Afinal, como ignorar que as vítimas da fome, dos juros altos que reduzem oportunidades de trabalho, da concentração de terras, dos desastres ambientais, assim como o calvário daqueles buscam saídas desesperadas, que morrem à bala ou lotam as prisões aguardando julgamento, têm nas oportunidades de vida, na remuneração mensal e na cor da pele elementos que os empurram em direção à carência de trabalho e pão?

São os sem dono, como aquelas crianças preteridas aos porcos, no filme Ilha das Flores. São os Condenados da Terra, apontados por Fanon, “quase todos pretos… e quase brancos quase pretos de tão pobres” como escreveu Caetano Veloso. Por eles e por nós marcharam aqueles romeiros, e com eles andaram “Sepé Tiaraju, Zumbi dos Palmares, Rose, Irmã Doroty, Chico Mendes, Bruno e Dom, testemunhas de vivências na mais profunda e radical doação”.

Por isso, entendo a Romaria como uma espécie de corredor ecológico, que se impõe, ligando corações e mentes distantes no tempo e no espaço. Um corredor que alimenta a biodiversidade ao mesmo tempo em que revela identidades e destaca seus laços.

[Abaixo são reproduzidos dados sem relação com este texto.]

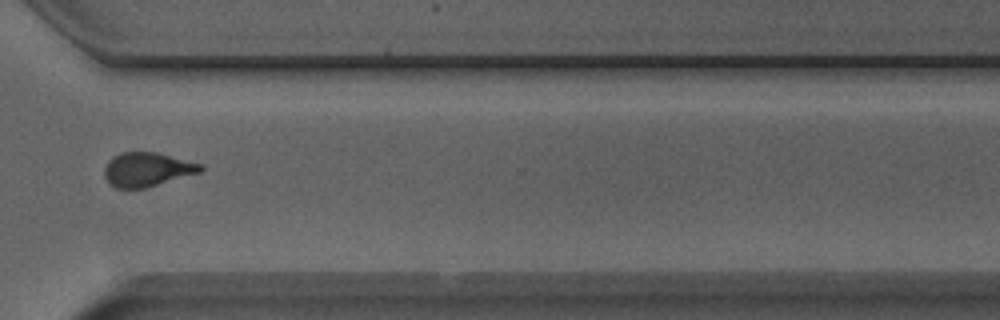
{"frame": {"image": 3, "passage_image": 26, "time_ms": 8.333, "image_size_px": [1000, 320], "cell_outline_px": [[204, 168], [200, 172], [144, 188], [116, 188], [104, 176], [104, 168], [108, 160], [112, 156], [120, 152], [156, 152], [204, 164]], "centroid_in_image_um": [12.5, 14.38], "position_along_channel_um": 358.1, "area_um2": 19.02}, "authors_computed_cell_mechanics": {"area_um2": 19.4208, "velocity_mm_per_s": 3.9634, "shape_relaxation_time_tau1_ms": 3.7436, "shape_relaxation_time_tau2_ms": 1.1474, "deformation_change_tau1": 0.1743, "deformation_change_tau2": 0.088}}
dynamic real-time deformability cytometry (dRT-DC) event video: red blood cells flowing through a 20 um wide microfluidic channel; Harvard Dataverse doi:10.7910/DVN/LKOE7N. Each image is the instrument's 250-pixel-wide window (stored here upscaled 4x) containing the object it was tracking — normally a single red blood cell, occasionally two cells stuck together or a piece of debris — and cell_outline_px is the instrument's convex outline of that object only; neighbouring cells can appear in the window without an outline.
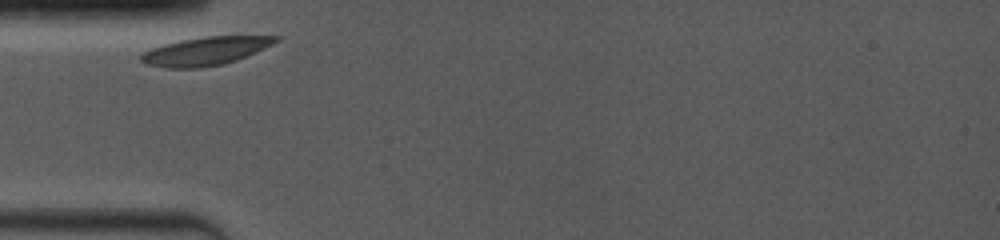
{"species": "common noctule bat (a hibernating species)", "species_latin": "Nyctalus noctula", "temperature_condition": "room temperature", "stored_images_in_passage": 50, "camera_frame_rate_fps": 4000, "um_per_image_px": 0.085, "animal": {"sex": "female", "body_mass_g": 19.0, "forearm_length_mm": 53.3}, "frame": {"image": 1, "passage_image": 1, "time_ms": 0.0, "image_size_px": [1000, 240], "cell_outline_px": [[284, 36], [280, 40], [256, 52], [236, 60], [224, 64], [200, 68], [164, 68], [148, 64], [140, 60], [140, 56], [144, 52], [152, 48], [164, 44], [180, 40], [204, 36]], "centroid_in_image_um": [17.48, 4.34], "position_along_channel_um": 67.5, "area_um2": 22.2}}
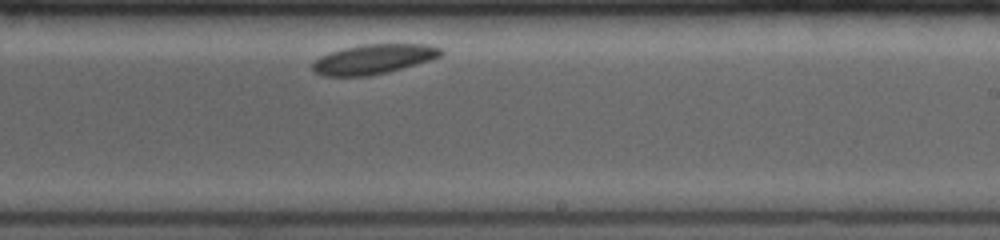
{"frame": {"image": 2, "passage_image": 29, "time_ms": 5.5, "image_size_px": [1000, 240], "cell_outline_px": [[444, 52], [440, 56], [428, 60], [388, 72], [368, 76], [324, 76], [316, 72], [312, 68], [312, 64], [320, 56], [328, 52], [344, 48], [364, 44], [428, 44], [444, 48]], "centroid_in_image_um": [31.76, 5.02], "position_along_channel_um": 257.2, "area_um2": 22.14}}
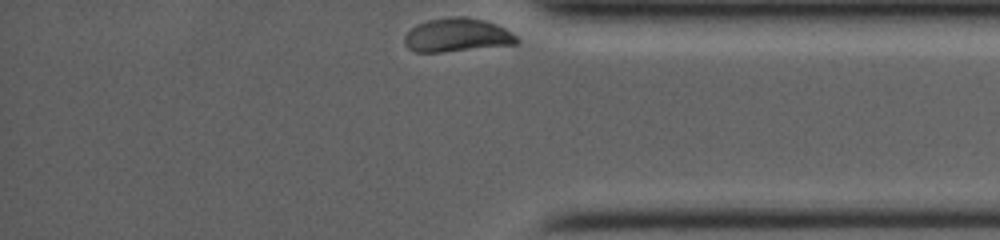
{"frame": {"image": 3, "passage_image": 50, "time_ms": 9.5, "image_size_px": [1000, 240], "cell_outline_px": [[520, 40], [516, 44], [440, 52], [416, 52], [408, 48], [404, 44], [404, 36], [416, 24], [428, 20], [456, 16], [468, 16], [484, 20], [496, 24], [512, 32]], "centroid_in_image_um": [38.85, 2.98], "position_along_channel_um": 396.4, "area_um2": 21.96}}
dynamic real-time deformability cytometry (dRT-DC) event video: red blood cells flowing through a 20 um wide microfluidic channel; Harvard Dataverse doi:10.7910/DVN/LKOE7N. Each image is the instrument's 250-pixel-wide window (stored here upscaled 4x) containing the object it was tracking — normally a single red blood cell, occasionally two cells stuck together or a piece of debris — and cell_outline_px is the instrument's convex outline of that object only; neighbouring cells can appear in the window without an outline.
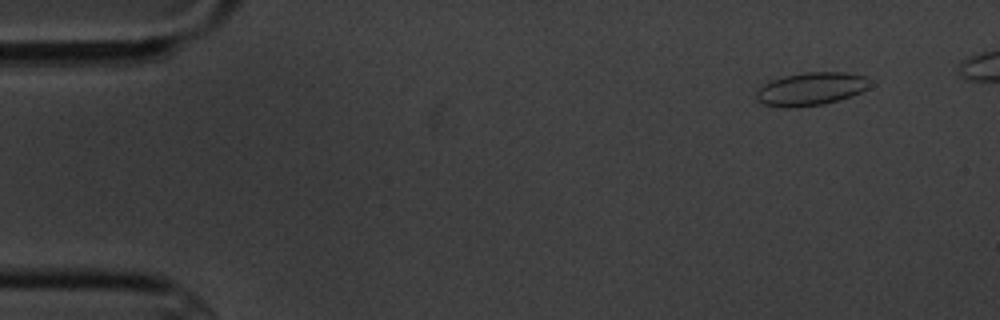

Vejo/sinto na Romaria da Terra algo mais concreto, talvez maior (se é que seria possível) do que um movimento messiânico, de fundamento religioso e místico.

Penso nela como algo da atualidade, do “nosso” presente. Uma continuidade da “nossa” vivência, do que aprendemos em contato com as experiências que nos foram oferecidas. Uma espécie de sinal orientador de caminhos que nos ajudariam a enfrentar a tendência comodista de aceitação e subordinação a interesses que nos controlam.

Algo que aponta caminhos e que por isso tem caráter revolucionário e tende a ser ocultado pelos interesses e crimes ali denunciados. Sinto que a Romaria, ao conectar trabalhadores urbanos e rurais a povos indígenas e de matriz africana, a ambientalistas e a ativistas de todos os credos, nos chama para a luta política, contemporânea, em defesa da vida.

Enfim, entendo que a Romaria nos mostra que, juntos e juntas, podemos fazer mais e melhor pela Casa Comum. Pensar globalmente, agir localmente, construindo espaços e corredores ecológicos, de resistência, fortalecendo o ativismo de todos aqueles que orientam sua mente em rumo a um futuro com “Terra e Pão – em defesa dos territórios e da vida”.

*Leonardo Melgarejo é ngenheiro Agronômo pela Universidade Federal do Rio Grande do Sul (1976), mestrado em Economia Rural pela Universidade Federal do Rio Grande do Sul (1990) e doutorado em Engenharia de Produção pela Universidade Federal de Santa Catarina (2000). Foi representante do Ministério do Desenvolvimento Agrário na CTNBio (2008-2014) e presidente da AGAPAN (2015-2017).

Fonte: Brasil de Fato.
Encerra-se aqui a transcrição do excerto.